On Jul 13, 7:25 am, Aaron Meurer <asmeu...@gmail.com> wrote:
> One thing that I have noticed with regard to overriding __mul__ and
> __rmul__ (for example) is that you can never completely control what
> happens to your class because of association.  For example, suppose
> that A and B are MatrixExprs and x is some Expr object (say, a
> Symbol).  Suppose that A*B should give a ShapeError, and that x is a
> scalar, which does not matter where it is in the expression.  Then you
> have to program it so that all of the following give ShapeError:
>
> 1. x*(A*B)
> 2. (x*A)*B
> 3. (A*x)*B
> 4. A*(x*B)
> 5. (A*B)*x
> 6. A*(B*x)
>
> Let us look at these.  Obviously, 1 and 5 will work, since you have
> complete control over A.__mul__(B).  Similarly, in 4 and 6, you will
> end up with A.__mul__(Mul(x, B)), but this is not a problem, since you
> can make A.__mul__ check for the left-most noncommutative in a Mul.
>
> But what about 2 and 3?  Here, we have __mul__ being called by a Expr
> type, namely, Mul(x, A).  You want to get B.__rmul__(Mul(x, A)), since
> you have implemented shape checking logic in MatrixExpr.__(r)mul__.
> But b.__rmul__(a) is called with a*b only if a.__mul__(b) returns
> NotImplemented.  So, basically, we need Mul.__mul__(MatrixExpr) to
> return NotImplemented.  Well, let us look at the code for Mul.__mul__
> (actually Expr.__mul__):
>
> @_sympifyit('other', NotImplemented)
> @call_highest_priority('__rmul__')
> def __mul__(self, other):
>     return Mul(self, other)
>
> Well, this is not very helpful, because the logic is buried in some
> decorators.  So let us look at the code for those decorators.  I will
> not bore you by pasting the entire code here (you can see it in
> sympy/core/decorators.py), but basically, _sympifyit makes tries to
> sympify other, and makes __mul__ return NotImplemented if it fails.  I
> am not delving into this, because sympify would not fail for
> MatrixExpr (otherwise, we would actually have a problem doing any form
> of x*A*B).
>
> So call_highest_priority seems to be a better bet.  This decorator I
> will also not paste here, but it basically lets you define
> ._op_priority on your object, and if it is greater than Expr's (which
> is quite arbitrarily set to 10.0), then it will call
> other.__rmul__(self).
>
> But wait, there's more.  _op_priority can make the above cases work,
> but * is not the only way that SymPy multiplies things.  You will also
> have to deal with variations on Mul(x, A, B).  Mul completely ignores
> _op_priority.  Unfortunately, even if this may seem like a more
> esoteric way to multiply things that you can just recommend users
> avoid, it is used internally a lot, because Mul(*args) is more
> efficient than reduce(operator.mul, args).
>
> Thus, you see that it is quite impossible to make things work 100% of
> the time without modifying the core.
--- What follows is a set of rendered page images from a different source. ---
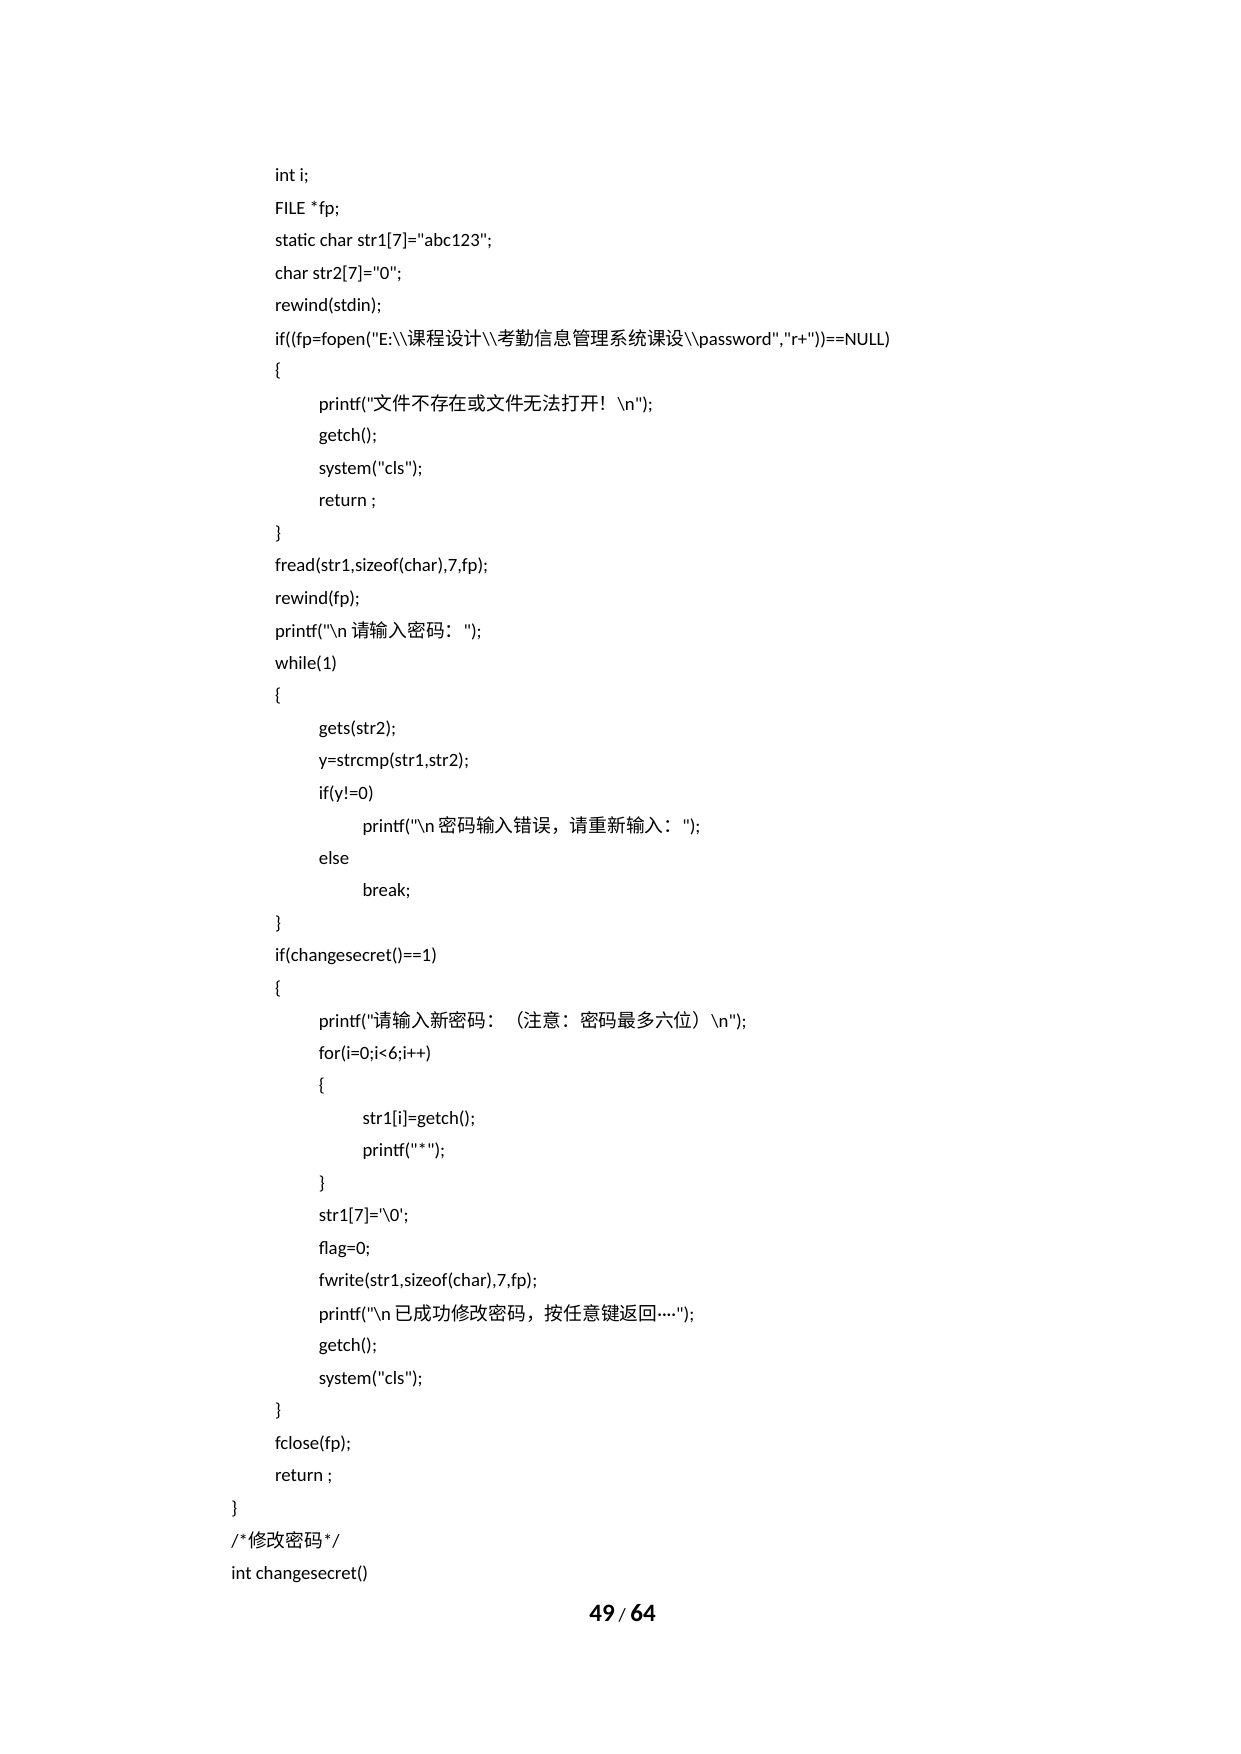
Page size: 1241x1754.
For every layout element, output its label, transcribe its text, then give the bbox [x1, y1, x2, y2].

text gets(str2); [231, 711, 1053, 743]
text return ; [231, 1458, 1053, 1491]
text rewind(fp); [231, 581, 1053, 613]
text else [231, 841, 1053, 873]
text /*修改密码*/ [231, 1523, 1053, 1556]
text static char str1[7]="abc123"; [231, 223, 1053, 256]
text { [231, 353, 1053, 386]
text str1[7]='\0'; [231, 1198, 1053, 1231]
text str1[i]=getch(); [231, 1101, 1053, 1133]
text system("cls"); [231, 1361, 1053, 1393]
text getch(); [231, 1328, 1053, 1361]
text break; [231, 873, 1053, 906]
text int i; [231, 158, 1053, 191]
text while(1) [231, 646, 1053, 678]
text int changesecret() [231, 1556, 1053, 1588]
text { [231, 1068, 1053, 1101]
text } [231, 1491, 1053, 1523]
text for(i=0;i<6;i++) [231, 1036, 1053, 1068]
text fread(str1,sizeof(char),7,fp); [231, 548, 1053, 581]
text printf("\n请输入密码："); [231, 613, 1053, 646]
text } [231, 906, 1053, 938]
text } [231, 1393, 1053, 1426]
text system("cls"); [231, 451, 1053, 483]
text if((fp=fopen("E:\\课程设计\\考勤信息管理系统课设\\password","r+"))==NULL) [231, 321, 1053, 353]
text getch(); [231, 418, 1053, 451]
text y=strcmp(str1,str2); [231, 743, 1053, 776]
text printf("\n已成功修改密码，按任意键返回····"); [231, 1296, 1053, 1328]
text printf("文件不存在或文件无法打开！\n"); [231, 386, 1053, 418]
text printf("*"); [231, 1133, 1053, 1166]
text if(changesecret()==1) [231, 938, 1053, 971]
text printf("请输入新密码：（注意：密码最多六位）\n"); [231, 1003, 1053, 1036]
text } [231, 1166, 1053, 1198]
text } [231, 516, 1053, 548]
text flag=0; [231, 1231, 1053, 1263]
text rewind(stdin); [231, 288, 1053, 321]
text FILE *fp; [231, 191, 1053, 223]
text fwrite(str1,sizeof(char),7,fp); [231, 1263, 1053, 1296]
text printf("\n密码输入错误，请重新输入："); [231, 808, 1053, 841]
text char str2[7]="0"; [231, 256, 1053, 288]
text { [231, 678, 1053, 711]
text { [231, 971, 1053, 1003]
text if(y!=0) [231, 776, 1053, 808]
text fclose(fp); [231, 1426, 1053, 1458]
text return ; [231, 483, 1053, 516]
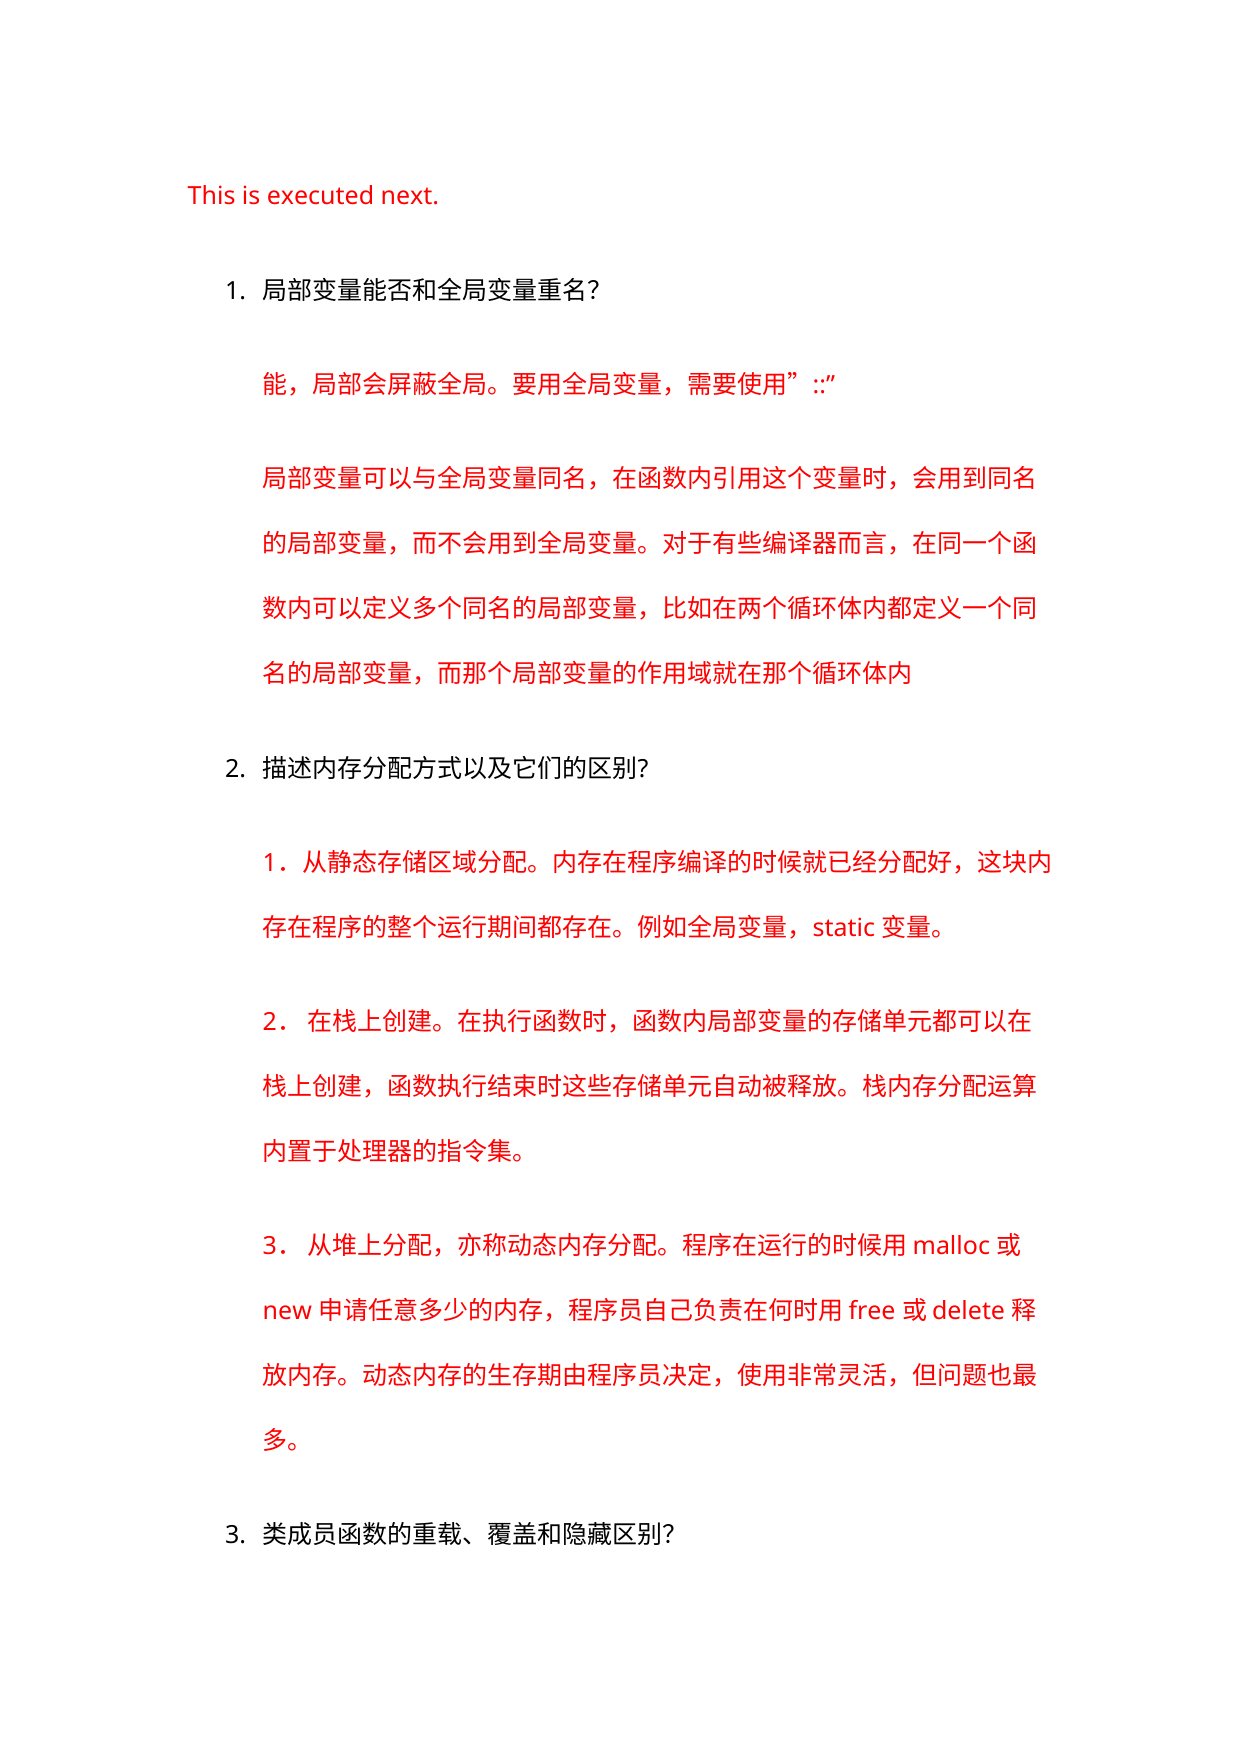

And actually, because of the Mul
> thing that would not work at all and that is called by so many core
> functions and methods, you will not even get something like things
> working 90% of the time, but instead things will break when used a
> certain way, and you will have hard to track bugs.

So, if I understood correctly, we would just have to make Mul() raise
a NotImplementedError if it encounters user-defined types?